Monday, April 1, 2013

Need a favor? Here are 6 ways to boost your odds of hearing YES

Let me state, for the record, that I am ridiculously grateful I’ve sold a few books, and that readers have enjoyed them enough to seek me out and send me messages.

I might prefer it if they sent wine or photographs of half-naked men, but let’s not dwell.

The content of my email inbox has changed considerably in the 18 months since my first romantic comedy hit shelves. Luckily, I haven’t seen a decline in the number of messages requesting I purchase penile implants, low-cost Viagra, and Russian brides, but I have seen a distinct rise in requests that aren’t as much fun.
  • Will you donate signed books?
  • Will you judge our contest?
  • Will you write a guest post on my blog?
  • Will you critique my manuscript or query letter?
  • Will you speak at this event?
  • Will you tell me how to write a book and get it published?
  • Will you introduce me to your agent?
  • Will you do that swirly thing with the handcuffs and the strawberry jam?
While the last one is an automatic yes, the rest, sadly, are not. I wish they could be, just like I wish I could gather everyone up in a big group hug with complimentary butt pats.

But with my time stretched to the absolute breaking point (I’m currently on deadline to write an entire book in six weeks) and my finances keeping me squarely on the discount wine aisle, I find myself saying no a lot more than I ever have in my life.

It makes me sad, but it also makes me realize there are things people might not realize when making requests to authors or other business professionals. If you’re planning to hit someone up for a favor in the near future, here are six things to keep in mind: 

 

Free is a good price (but not for everyone)

My agent does a splendid job negotiating my publishing contracts to provide me with a decent stack of my own books for promotional giveaways and gifts to friends and family. Even so, my stash generally runs out quickly, which means I'm digging into my own wallet to purchase any additional books I need. It’s a weird feeling placing an order for a book you wrote, and even weirder knowing that even with an author discount, the cost + shipping ends up being pretty close to the retail price. While organizing receipts for taxes last week, I caught sight of what I paid for copies of my own books in 2012. The amount made me cringe, as did the receipts for postage and mailing supplies. I contribute to charity auctions and book giveaways as often as I can, but there’s a limit to my resources. Want an author to contribute a signed book to your auction or giveaway? Offer to chip in for postage, or spring for the cost of the book itself. The same rule applies if you're hitting up another retailer for goods or services.You’re a lot more likely to hear a yes (perhaps even a hellyesthankyousomuch) if you offer to cover the person's out-of-pocket costs.

 

Spell the person's name right

Not long ago, someone contacted my agent asking if Twana would be willing to judge a contest. I see the misspelling a lot, so I’m generally pretty understanding. Hell, I’ve been known to type my own name that way after a few glasses of wine. I replied directly to the requestor, politely explaining I was too swamped to judge, but wishing the best with the contest. I signed the email with the correct spelling of my name, along with my auto-generated signature line containing four (count ‘em, FOUR) instances of my name spelled correctly. My email address itself also gives the correct spelling, so I was surprised to receive a response moments later that began, “Thanks, Twana.” I resisted the urge to beat my head on the keyboard as I read the follow-up request for free signed books in lieu of my time judging.

> **EXTRACTED DATA**
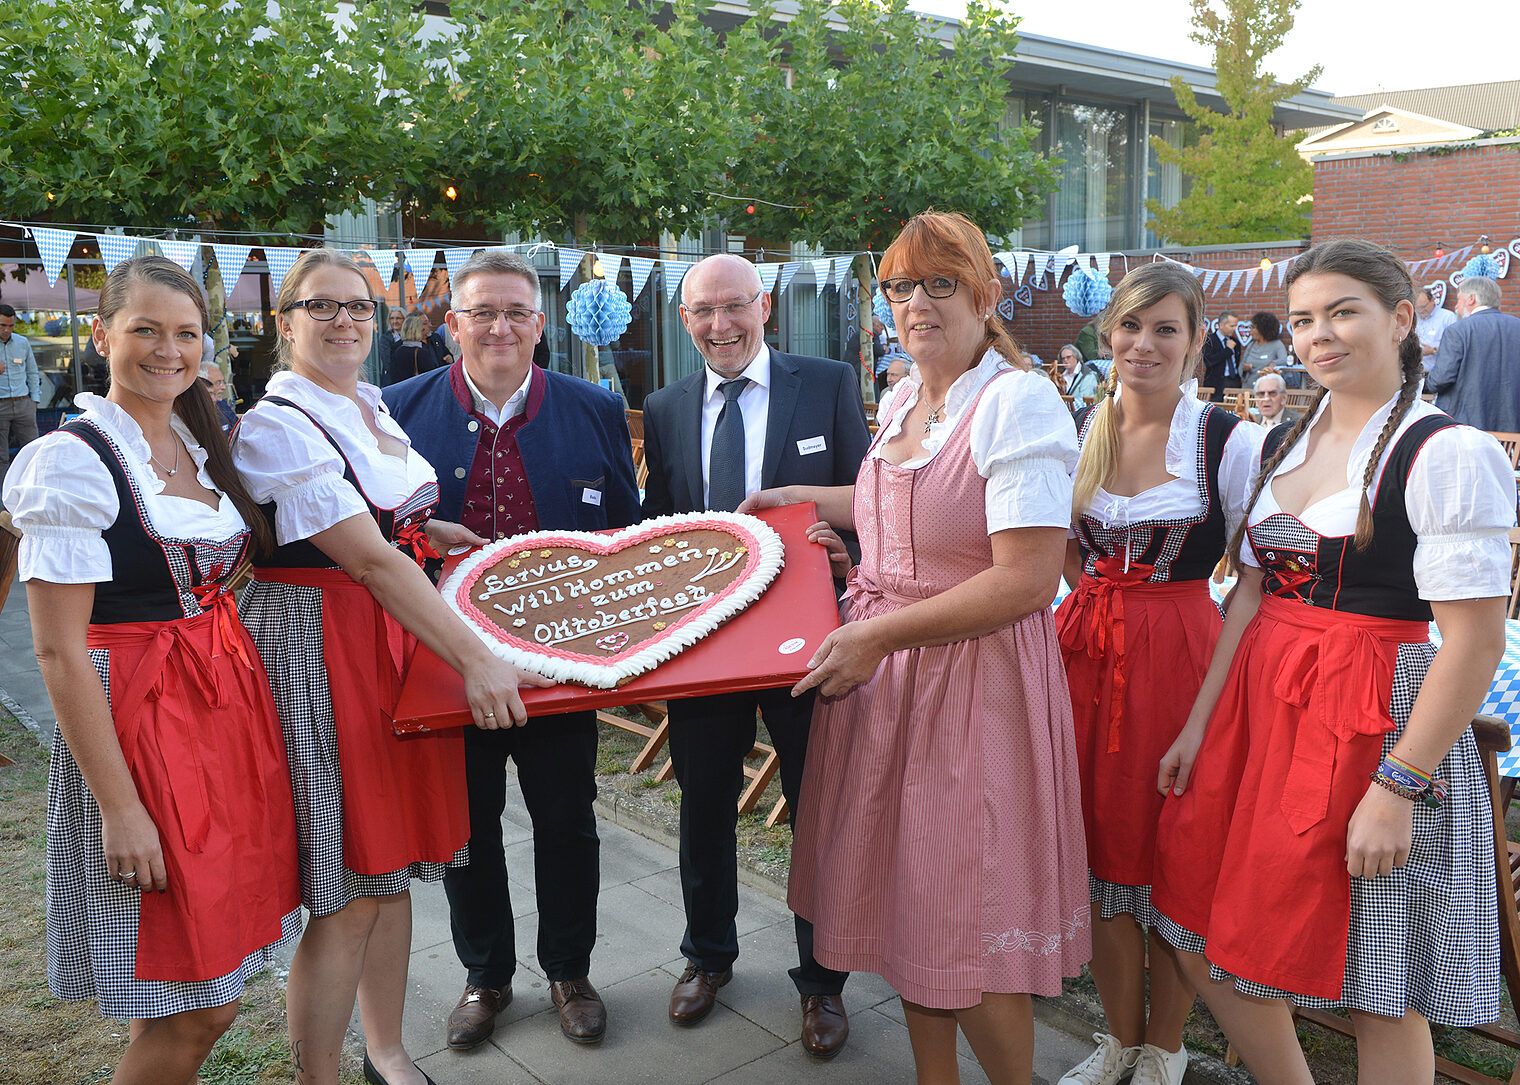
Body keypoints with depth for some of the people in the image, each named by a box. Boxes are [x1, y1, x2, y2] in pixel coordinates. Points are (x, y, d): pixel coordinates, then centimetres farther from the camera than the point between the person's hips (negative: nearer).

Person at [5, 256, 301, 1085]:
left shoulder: (203, 447, 10)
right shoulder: (71, 459, -12)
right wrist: (119, 805, -18)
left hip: (230, 705, 7)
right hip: (134, 722, -7)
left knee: (204, 985, 15)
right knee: (195, 1010, 0)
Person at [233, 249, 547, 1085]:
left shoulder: (372, 406, 12)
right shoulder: (277, 427, -14)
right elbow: (369, 559, -24)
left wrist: (431, 530, 11)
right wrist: (475, 660, -28)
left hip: (401, 637, 8)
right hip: (319, 649, -8)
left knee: (393, 863, 15)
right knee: (347, 894, -3)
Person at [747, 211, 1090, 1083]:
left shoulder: (1018, 400, -15)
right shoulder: (902, 401, 10)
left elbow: (1026, 581, -22)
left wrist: (875, 634, -19)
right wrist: (806, 497, 24)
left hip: (975, 682, -8)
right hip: (879, 668, 8)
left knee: (970, 927, 3)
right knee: (908, 902, 17)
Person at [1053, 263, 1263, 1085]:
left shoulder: (1228, 441, -7)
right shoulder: (1076, 432, 5)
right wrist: (1102, 609, 6)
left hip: (1178, 654, -4)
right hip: (1085, 647, 4)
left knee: (1171, 855, 8)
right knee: (1100, 843, 11)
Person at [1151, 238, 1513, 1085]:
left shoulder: (1450, 454, -13)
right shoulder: (1284, 444, 10)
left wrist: (1399, 789, -19)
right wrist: (1199, 723, 8)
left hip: (1375, 724, -7)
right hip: (1260, 704, 7)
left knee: (1378, 989, 7)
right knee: (1206, 938, 12)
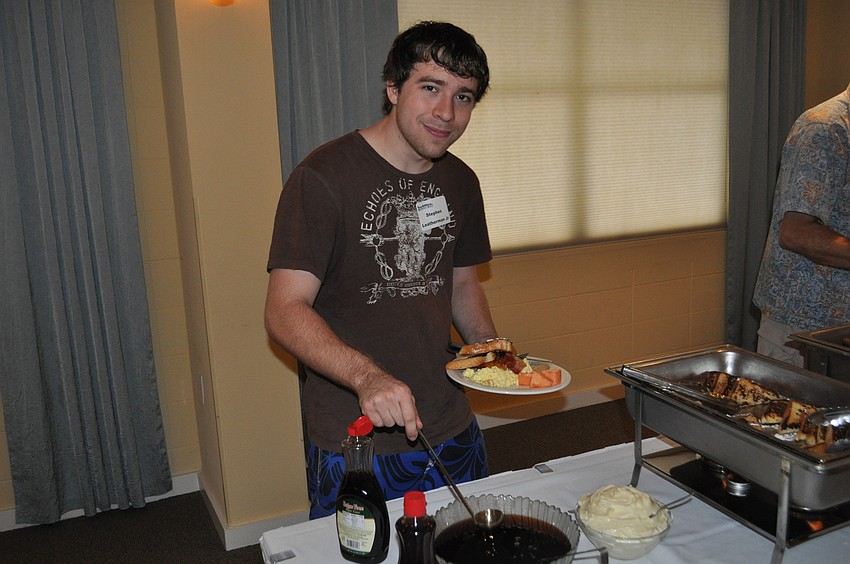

> **REQUIRED ACTIONS**
**a.** In the favors post, rewrite the passage starting at "Spell the person's" and ending at "my time judging.", changing "contest" to "competition" throughout.
**b.** Answer these from the post about asking for favors:
(i) How many months have passed since the author's first romantic comedy hit shelves?
(ii) In what length of time is the author currently on deadline to write an entire book?
(iii) How many instances of the author's correctly spelled name does the auto-generated signature line contain?
The rows aren't needed here; work only from the post about asking for favors.

> **SOLUTIONS PER TASK**
**a.**
Spell the person's name right

Not long ago, someone contacted my agent asking if Twana would be willing to judge a competition. I see the misspelling a lot, so I’m generally pretty understanding. Hell, I’ve been known to type my own name that way after a few glasses of wine. I replied directly to the requestor, politely explaining I was too swamped to judge, but wishing the best with the competition. I signed the email with the correct spelling of my name, along with my auto-generated signature line containing four (count ‘em, FOUR) instances of my name spelled correctly. My email address itself also gives the correct spelling, so I was surprised to receive a response moments later that began, “Thanks, Twana.” I resisted the urge to beat my head on the keyboard as I read the follow-up request for free signed books in lieu of my time judging.

**b.**
(i) 18 months
(ii) Six weeks
(iii) Four